## Problem to work on
Copy the exhaust port text from "The drain hole 124 is formed" up to and including "to the outside.", swapping "drain hole" for "drainage opening" wherever it occurs.

## Exercise passage
--------------------

As shown in FIGS. 5A and 5B, the exhaust port unit 80R includes the hollow exhaust port body 104 having the outer opening 110 opened to the outside of the fuel cell vehicle 10, and the foreign matter entry suppression part 106 in the form of a plate provided in the inner hole 105 of the exhaust port body 104 in a manner that the foreign matter entry suppression part 106 covers at least part of the outer opening 110. Therefore, it is possible to suppress entry of the water droplets and/or the foreign matters from the outer opening 110 of the exhaust port body 104 into the exhaust duct 76R. In this manner, it is possible to effectively prevent entry of the water droplets and/or foreign matters into the stack case 14.

The foreign matter entry suppression part 106 includes the first plate 114 provided at one end of the exhaust port body 104 in the longitudinal direction, and the second plate 116 provided at the other end of the exhaust port body 104 in the longitudinal direction. The first plate 114 and the second plate 116 are offset from each other in the direction in which the outer opening 110 is oriented, in a manner that the gap S as the passage of the exhaust gas is formed between the first plate 114 and the second plate 116.

Therefore, it is possible to effectively suppress entry of the water droplets and/or the foreign matters from the outer opening 110 of the exhaust port body 104 into the exhaust duct 76R, by the first plate 114 and the second plate 116. Further, it is possible to discharge the exhaust gas to the outside from the gap S between the first plate 114 and the second plate 116.

The drain hole 124 is formed at the bottom of the exhaust port body 104. In the structure, the water droplets and/or the foreign matters which flowed into the inner hole 105 of the exhaust port body 104 can be discharged from the drain hole 124 to the outside.

In FIG. 4, in the exhaust device 74R, one end of the drain pipe 126 is connected to the drain hole 124, and the other of the drain pipe 126 is positioned on the vehicle rear side of the front wheel 98R of the fuel cell vehicle 10. In the structure, it is possible to eliminate and/or reduce situations where the water droplets/foreign matters discharged from the other end of the drain pipe 126 are directly attached to the front wheel 98R.

As shown in FIGS. 5A and 5B, the drain hole 124 is connected to one end of the exhaust port body 104, and the exhaust duct 76R is coupled to the other end of the exhaust port body 104. In the structure, it is possible to eliminates and/or reduce situations where the water droplets and the foreign matters which flowed from the outer opening 110 of the exhaust port body 104 into the exhaust duct 76R while the water droplets and/or the foreign matters are guided into the drain hole 124.

In FIG. 1, the filter case 78R containing the filter 92R is provided in the exhaust duct 76R. Therefore, even in the case the water droplets and/or the foreign matters flowed from the outer opening 110 of the exhaust port body 104 into the exhaust duct 76R, it is possible to eliminate and/or reduce situations where the water droplets and/or the foreign matters flow into the stack case 14, by the filter 92R.

--------------------

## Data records
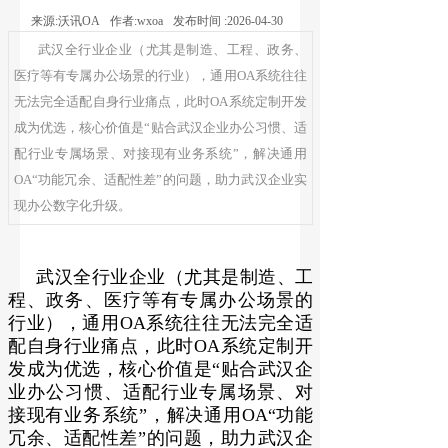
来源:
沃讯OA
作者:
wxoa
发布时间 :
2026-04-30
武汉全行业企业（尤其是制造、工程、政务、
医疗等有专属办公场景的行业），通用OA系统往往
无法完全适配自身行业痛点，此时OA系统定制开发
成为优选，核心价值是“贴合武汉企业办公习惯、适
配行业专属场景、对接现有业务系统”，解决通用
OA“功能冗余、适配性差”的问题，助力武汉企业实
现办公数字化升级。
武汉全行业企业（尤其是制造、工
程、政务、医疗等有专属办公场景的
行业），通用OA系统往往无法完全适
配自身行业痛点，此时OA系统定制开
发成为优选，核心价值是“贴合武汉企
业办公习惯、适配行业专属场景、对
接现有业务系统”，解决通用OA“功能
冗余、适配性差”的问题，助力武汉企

--------------------

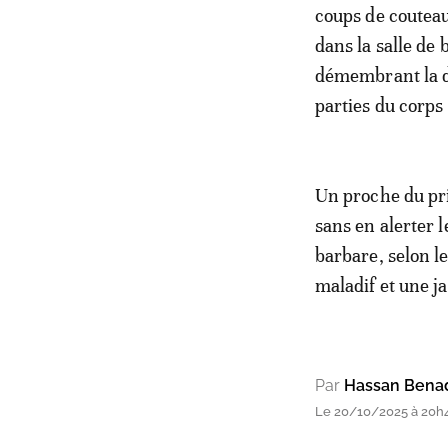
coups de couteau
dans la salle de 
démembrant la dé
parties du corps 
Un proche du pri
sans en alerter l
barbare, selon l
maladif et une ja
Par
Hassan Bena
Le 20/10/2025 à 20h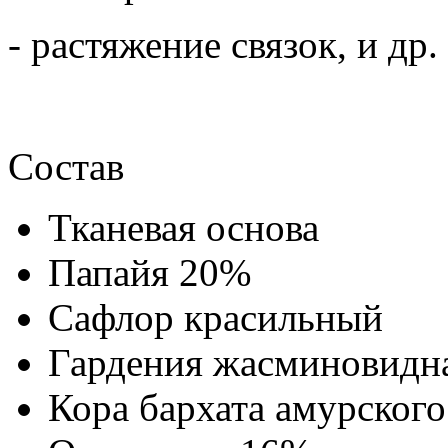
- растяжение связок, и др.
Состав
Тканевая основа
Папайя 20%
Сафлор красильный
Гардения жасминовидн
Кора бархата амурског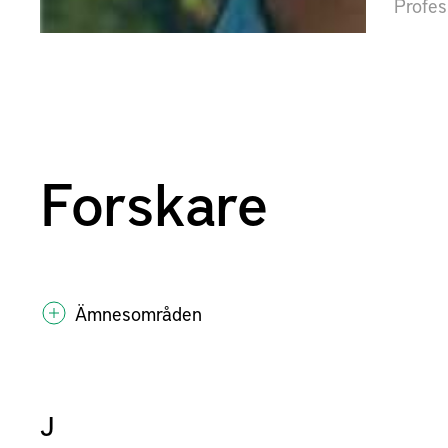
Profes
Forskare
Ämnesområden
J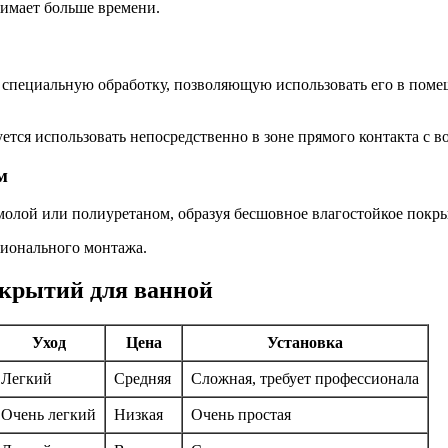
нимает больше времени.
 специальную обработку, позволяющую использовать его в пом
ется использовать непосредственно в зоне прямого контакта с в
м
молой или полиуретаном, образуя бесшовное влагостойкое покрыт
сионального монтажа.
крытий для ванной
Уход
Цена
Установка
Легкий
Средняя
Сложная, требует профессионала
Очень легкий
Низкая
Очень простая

--------------------

## Solution for this exercise
The drainage opening 124 is formed at the bottom of the exhaust port body 104. In the structure, the water droplets and/or the foreign matters which flowed into the inner hole 105 of the exhaust port body 104 can be discharged from the drainage opening 124 to the outside.